■ Work request:
Check every line of the entries for "assign", and copy the lines that hold it.
>>>
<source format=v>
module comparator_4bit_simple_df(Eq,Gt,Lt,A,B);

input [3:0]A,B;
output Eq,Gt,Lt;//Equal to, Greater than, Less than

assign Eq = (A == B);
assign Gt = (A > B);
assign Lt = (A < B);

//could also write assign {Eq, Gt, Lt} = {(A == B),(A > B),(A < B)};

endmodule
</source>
<<<
>>>
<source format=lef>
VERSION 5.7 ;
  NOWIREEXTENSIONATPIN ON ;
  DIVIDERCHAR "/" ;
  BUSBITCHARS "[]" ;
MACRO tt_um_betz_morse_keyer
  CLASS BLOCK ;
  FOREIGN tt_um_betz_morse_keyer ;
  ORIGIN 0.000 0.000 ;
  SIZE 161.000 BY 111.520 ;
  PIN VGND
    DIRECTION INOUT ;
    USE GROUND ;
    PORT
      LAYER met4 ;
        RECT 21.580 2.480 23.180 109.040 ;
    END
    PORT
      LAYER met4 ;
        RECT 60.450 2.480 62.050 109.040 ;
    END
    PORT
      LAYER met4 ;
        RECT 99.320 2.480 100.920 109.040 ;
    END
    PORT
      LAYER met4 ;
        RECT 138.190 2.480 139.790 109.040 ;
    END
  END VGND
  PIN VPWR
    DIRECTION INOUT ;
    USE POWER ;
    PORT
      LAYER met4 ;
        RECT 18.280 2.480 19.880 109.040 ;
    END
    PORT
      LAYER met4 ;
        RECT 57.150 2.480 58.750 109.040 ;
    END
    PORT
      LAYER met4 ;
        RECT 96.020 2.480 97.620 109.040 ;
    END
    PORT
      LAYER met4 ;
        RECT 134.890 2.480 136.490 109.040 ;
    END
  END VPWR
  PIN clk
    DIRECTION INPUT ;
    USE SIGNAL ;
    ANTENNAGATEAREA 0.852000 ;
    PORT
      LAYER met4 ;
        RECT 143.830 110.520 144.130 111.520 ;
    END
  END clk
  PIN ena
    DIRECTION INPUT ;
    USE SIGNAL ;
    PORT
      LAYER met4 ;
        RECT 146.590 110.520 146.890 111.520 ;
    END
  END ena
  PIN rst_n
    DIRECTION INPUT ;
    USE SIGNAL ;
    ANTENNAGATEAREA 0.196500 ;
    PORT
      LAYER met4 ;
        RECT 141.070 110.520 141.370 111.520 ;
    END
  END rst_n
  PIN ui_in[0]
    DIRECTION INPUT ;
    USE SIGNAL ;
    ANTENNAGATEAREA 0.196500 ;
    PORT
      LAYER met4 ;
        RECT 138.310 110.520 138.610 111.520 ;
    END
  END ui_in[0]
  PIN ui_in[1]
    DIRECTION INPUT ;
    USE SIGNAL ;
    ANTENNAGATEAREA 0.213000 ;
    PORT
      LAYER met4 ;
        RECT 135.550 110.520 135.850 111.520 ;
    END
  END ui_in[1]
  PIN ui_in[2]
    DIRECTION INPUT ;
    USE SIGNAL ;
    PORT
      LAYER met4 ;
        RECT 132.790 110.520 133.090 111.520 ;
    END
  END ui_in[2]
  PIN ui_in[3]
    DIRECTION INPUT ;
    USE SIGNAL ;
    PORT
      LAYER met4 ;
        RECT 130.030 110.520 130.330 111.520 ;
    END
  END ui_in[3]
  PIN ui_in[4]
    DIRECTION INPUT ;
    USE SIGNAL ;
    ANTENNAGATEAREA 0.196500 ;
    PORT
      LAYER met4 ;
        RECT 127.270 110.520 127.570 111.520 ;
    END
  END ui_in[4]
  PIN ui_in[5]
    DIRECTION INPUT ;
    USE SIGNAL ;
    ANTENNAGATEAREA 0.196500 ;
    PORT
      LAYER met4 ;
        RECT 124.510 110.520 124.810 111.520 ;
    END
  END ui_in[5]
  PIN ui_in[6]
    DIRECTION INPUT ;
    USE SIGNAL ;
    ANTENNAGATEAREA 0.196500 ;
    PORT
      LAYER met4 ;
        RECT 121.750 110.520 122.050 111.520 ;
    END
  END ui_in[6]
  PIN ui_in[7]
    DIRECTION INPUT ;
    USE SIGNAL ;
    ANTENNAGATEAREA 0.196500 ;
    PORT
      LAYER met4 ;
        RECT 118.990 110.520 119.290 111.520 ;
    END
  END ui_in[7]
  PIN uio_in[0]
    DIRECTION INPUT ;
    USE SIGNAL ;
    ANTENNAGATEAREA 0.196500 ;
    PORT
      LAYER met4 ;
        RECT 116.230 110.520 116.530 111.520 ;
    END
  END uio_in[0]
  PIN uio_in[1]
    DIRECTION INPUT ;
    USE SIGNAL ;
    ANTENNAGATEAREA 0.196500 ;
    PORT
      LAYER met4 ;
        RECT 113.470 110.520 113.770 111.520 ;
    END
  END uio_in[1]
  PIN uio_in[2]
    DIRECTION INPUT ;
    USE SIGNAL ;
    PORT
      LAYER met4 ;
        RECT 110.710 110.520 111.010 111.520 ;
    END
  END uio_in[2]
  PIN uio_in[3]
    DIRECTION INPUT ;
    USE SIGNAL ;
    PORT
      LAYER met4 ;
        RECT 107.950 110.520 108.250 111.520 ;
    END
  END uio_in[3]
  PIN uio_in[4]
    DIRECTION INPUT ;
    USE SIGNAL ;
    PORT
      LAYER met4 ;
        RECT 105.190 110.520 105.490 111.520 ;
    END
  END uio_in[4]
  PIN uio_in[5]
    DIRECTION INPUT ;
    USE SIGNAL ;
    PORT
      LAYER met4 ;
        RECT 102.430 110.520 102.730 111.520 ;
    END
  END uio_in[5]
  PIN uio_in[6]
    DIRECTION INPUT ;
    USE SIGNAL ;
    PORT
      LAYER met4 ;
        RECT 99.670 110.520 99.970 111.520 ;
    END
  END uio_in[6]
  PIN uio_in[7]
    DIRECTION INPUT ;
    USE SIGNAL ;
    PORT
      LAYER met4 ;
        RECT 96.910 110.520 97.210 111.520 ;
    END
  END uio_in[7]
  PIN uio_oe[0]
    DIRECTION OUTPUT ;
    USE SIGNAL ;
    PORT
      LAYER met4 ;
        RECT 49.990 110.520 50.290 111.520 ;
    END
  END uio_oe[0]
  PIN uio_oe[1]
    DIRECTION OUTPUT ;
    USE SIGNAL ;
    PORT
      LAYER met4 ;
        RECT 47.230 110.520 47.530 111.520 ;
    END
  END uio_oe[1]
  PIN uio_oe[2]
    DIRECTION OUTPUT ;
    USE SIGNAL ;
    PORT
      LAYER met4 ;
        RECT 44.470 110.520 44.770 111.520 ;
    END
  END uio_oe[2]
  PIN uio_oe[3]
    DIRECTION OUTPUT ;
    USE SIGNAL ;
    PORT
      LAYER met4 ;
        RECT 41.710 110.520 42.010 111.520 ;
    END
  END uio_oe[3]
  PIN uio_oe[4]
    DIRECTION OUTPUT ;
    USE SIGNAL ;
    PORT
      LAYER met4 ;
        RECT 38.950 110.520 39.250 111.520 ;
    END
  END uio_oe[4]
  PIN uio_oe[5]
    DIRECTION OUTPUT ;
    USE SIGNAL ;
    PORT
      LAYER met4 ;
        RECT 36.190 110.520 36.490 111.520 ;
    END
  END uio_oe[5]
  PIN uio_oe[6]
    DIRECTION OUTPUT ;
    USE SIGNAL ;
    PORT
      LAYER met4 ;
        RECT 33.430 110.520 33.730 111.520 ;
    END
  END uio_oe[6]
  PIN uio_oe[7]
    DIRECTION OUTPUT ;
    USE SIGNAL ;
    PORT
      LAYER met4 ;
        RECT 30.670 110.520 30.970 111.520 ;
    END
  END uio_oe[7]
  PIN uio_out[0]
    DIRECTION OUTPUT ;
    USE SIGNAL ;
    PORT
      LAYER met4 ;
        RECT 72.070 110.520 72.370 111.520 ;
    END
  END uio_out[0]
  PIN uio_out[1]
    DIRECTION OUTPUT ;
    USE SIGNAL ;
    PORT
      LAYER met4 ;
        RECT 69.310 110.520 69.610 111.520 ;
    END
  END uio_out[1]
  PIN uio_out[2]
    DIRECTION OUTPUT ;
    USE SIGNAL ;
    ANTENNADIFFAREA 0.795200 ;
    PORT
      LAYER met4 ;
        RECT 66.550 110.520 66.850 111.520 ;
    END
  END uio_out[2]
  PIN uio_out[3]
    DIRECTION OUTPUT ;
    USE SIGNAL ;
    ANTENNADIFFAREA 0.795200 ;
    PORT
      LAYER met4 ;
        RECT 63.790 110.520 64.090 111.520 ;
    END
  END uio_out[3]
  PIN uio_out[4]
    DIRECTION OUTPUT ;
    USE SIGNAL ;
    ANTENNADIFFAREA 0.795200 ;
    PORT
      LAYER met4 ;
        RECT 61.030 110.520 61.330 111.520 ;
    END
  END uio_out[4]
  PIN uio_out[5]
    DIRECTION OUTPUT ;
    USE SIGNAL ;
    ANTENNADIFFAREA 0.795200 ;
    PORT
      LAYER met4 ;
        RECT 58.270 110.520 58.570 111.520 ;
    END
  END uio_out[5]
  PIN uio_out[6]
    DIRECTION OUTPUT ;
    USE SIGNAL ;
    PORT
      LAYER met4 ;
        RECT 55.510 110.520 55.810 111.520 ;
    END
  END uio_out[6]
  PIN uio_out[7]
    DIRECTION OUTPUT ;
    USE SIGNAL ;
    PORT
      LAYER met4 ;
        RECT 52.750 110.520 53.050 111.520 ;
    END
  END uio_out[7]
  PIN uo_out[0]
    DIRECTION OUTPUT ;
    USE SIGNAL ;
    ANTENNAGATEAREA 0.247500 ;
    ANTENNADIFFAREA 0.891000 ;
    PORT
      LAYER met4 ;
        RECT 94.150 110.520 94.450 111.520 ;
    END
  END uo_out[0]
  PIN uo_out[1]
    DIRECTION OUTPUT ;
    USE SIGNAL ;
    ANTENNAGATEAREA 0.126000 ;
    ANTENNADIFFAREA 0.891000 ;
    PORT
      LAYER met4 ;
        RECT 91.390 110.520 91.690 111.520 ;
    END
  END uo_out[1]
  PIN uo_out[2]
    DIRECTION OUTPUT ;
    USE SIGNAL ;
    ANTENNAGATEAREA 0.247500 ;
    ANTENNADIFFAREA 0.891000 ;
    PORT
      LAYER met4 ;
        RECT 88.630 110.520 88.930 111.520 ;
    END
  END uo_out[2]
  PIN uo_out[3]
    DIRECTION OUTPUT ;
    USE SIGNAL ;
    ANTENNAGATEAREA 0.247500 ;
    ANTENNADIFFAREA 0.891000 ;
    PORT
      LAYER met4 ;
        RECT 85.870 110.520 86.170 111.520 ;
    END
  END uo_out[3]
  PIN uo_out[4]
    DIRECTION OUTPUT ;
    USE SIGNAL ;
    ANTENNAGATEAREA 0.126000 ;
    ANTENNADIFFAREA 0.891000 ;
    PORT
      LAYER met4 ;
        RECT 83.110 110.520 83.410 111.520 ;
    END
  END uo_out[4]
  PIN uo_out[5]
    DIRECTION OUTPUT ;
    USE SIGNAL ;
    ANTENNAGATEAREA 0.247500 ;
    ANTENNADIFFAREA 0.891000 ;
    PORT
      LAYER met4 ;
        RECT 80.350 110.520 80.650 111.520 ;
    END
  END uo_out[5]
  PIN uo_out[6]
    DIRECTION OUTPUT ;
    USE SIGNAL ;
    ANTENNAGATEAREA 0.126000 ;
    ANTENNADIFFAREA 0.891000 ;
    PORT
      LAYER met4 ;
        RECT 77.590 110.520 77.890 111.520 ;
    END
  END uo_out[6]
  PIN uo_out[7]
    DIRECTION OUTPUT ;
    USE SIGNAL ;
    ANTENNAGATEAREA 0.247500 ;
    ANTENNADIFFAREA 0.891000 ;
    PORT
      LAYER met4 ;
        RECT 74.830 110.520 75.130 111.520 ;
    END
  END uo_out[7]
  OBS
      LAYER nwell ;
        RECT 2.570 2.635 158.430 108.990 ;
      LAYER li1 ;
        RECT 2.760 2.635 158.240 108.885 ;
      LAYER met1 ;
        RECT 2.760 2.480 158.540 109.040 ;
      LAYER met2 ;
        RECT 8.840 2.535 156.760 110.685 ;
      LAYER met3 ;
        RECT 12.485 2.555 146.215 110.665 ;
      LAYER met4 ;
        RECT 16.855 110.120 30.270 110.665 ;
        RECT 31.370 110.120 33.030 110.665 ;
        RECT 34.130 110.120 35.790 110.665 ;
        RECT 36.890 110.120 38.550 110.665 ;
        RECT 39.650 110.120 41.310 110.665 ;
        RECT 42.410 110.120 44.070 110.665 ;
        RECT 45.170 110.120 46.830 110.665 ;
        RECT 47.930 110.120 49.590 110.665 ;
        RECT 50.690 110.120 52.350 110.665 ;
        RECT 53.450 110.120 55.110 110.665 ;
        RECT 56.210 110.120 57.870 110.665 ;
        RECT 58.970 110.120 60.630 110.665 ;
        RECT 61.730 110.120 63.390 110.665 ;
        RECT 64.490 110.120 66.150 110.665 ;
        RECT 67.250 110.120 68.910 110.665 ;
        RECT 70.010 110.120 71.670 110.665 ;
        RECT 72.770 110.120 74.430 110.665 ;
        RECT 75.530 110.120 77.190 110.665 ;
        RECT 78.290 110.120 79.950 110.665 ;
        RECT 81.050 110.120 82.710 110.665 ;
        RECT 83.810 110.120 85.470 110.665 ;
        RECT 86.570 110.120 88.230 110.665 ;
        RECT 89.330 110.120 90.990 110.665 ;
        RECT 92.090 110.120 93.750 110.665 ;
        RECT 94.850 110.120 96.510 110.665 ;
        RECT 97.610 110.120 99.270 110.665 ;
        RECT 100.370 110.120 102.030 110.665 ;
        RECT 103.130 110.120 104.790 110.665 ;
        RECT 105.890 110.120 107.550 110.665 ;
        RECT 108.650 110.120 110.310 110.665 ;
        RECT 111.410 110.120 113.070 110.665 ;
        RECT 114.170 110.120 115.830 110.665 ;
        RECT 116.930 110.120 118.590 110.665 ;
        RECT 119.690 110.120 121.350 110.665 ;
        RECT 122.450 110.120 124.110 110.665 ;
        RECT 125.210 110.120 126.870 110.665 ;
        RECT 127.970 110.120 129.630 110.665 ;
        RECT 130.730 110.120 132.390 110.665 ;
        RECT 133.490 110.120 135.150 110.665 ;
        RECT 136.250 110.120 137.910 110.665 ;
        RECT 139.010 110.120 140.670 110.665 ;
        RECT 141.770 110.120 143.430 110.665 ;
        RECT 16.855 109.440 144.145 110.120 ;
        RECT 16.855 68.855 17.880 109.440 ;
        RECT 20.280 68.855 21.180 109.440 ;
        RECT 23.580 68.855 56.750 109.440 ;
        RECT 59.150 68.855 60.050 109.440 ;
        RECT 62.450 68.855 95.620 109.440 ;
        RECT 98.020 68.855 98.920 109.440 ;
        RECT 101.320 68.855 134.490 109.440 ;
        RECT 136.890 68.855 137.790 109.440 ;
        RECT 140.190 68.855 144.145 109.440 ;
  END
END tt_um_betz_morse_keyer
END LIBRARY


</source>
<<<
■ Exercise solution:
assign Eq = (A == B);
assign Gt = (A > B);
assign Lt = (A < B);
//could also write assign {Eq, Gt, Lt} = {(A == B),(A > B),(A < B)};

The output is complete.